When reconnect: true (the default), the RabbitMQ driver listens for the connection’s close event and starts a fixed-interval retry loop — every reconnectDelay ms (default 5000) it attempts to reconnect. There’s no backoff: the interval stays constant. Failed attempts retry indefinitely; a successful attempt re-emits connected and re-registers any pending consumers.

What this means in practice:

  • Broker restart — your app reconnects and resumes consuming once RabbitMQ is back. Messages published during the gap fail (the producer-side publish will throw), but consumers pick up where they left off.
  • Network blip — same story. Heartbeats detect the dead socket; the close handler triggers reconnect.
  • Indefinite retries — herald keeps trying forever. If the broker is misconfigured at boot time, this can mask a real problem; subscribe to the disconnected event or watch logs if you want to alarm on extended outages.
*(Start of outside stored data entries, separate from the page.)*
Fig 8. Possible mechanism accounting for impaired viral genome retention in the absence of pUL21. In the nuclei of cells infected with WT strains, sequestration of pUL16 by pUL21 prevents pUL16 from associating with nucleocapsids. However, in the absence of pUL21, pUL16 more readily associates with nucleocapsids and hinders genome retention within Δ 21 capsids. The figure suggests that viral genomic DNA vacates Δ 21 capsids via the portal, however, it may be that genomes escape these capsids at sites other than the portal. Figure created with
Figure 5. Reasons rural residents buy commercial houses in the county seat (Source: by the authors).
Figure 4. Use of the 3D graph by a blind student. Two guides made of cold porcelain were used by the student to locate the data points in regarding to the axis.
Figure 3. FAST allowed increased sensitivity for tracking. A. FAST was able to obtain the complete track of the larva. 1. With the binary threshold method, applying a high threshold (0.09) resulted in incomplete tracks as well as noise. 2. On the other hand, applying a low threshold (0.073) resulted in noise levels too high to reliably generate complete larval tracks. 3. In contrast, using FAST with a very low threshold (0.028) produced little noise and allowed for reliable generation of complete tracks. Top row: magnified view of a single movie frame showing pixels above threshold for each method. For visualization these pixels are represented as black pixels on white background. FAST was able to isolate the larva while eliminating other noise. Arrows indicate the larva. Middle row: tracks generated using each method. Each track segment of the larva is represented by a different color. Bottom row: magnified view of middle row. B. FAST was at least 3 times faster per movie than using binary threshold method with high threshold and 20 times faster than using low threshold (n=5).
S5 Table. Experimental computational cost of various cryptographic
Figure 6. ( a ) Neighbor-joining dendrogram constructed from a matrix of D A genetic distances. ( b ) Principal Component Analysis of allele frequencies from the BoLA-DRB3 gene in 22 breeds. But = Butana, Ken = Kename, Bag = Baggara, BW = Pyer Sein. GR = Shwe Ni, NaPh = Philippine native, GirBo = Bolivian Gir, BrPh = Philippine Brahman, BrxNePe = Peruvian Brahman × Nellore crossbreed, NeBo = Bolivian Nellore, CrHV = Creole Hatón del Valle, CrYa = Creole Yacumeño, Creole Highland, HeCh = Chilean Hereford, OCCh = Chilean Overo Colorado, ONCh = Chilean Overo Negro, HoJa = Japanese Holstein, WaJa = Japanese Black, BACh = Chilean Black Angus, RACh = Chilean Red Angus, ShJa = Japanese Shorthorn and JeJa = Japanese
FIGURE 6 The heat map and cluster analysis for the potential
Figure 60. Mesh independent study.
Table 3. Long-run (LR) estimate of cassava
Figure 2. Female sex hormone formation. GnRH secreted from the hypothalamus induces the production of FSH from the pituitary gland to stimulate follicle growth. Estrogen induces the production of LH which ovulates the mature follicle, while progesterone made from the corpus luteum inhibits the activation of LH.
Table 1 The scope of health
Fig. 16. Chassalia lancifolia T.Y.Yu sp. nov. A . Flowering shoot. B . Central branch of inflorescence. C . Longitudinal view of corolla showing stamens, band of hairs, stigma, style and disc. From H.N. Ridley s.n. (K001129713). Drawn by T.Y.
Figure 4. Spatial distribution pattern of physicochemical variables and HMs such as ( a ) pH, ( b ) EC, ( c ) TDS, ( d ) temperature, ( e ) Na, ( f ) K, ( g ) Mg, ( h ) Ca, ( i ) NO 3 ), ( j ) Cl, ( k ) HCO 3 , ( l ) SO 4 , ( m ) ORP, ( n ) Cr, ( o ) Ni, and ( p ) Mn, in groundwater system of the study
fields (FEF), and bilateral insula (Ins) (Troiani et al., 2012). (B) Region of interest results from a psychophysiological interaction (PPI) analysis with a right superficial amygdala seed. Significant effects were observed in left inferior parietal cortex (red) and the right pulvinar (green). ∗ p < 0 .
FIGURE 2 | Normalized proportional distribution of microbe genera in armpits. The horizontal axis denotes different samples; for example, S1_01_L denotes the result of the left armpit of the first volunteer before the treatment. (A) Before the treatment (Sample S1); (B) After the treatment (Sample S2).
To disable reconnects (rare, but useful in some test setups):

await connectToBroker({
driver: "rabbitmq",
reconnect: false,
// ...
});

The broker registry emits registered, default-registered, connected, disconnected:

import { brokerRegistry } from "@warlock.js/herald";
brokerRegistry.on("connected", (broker) => {
console.log(`Broker "${broker.name}" connected`);
});
brokerRegistry.on("disconnected", (broker) => {
console.warn(`Broker "${broker.name}" disconnected`);
// wire your alerting here
});

Or directly on the broker’s driver:

const broker = await connectToBroker({ /* ... */ });
broker.driver.on("reconnecting", (attempt) => {
console.log(`Reconnect attempt #${attempt}`);
});
broker.driver.on("error", (error) => {
console.error("Driver error:", error);
});

On SIGTERM / SIGINT, stop consuming and close the connection cleanly so in-flight messages don’t sit half-handled:

import { brokerRegistry } from "@warlock.js/herald";
async function shutdown() {
for (const broker of brokerRegistry.getAll()) {
await broker.stopConsuming(); // cancel all consumer tags
await broker.disconnect(); // close AMQP channel + connection
}
process.exit(0);
}
process.on("SIGTERM", shutdown);
process.on("SIGINT", shutdown);

stopConsuming cancels every consumer on every channel before tearing down the connection. Messages currently in your handler complete; new ones stay in the queue for the next instance to pick up.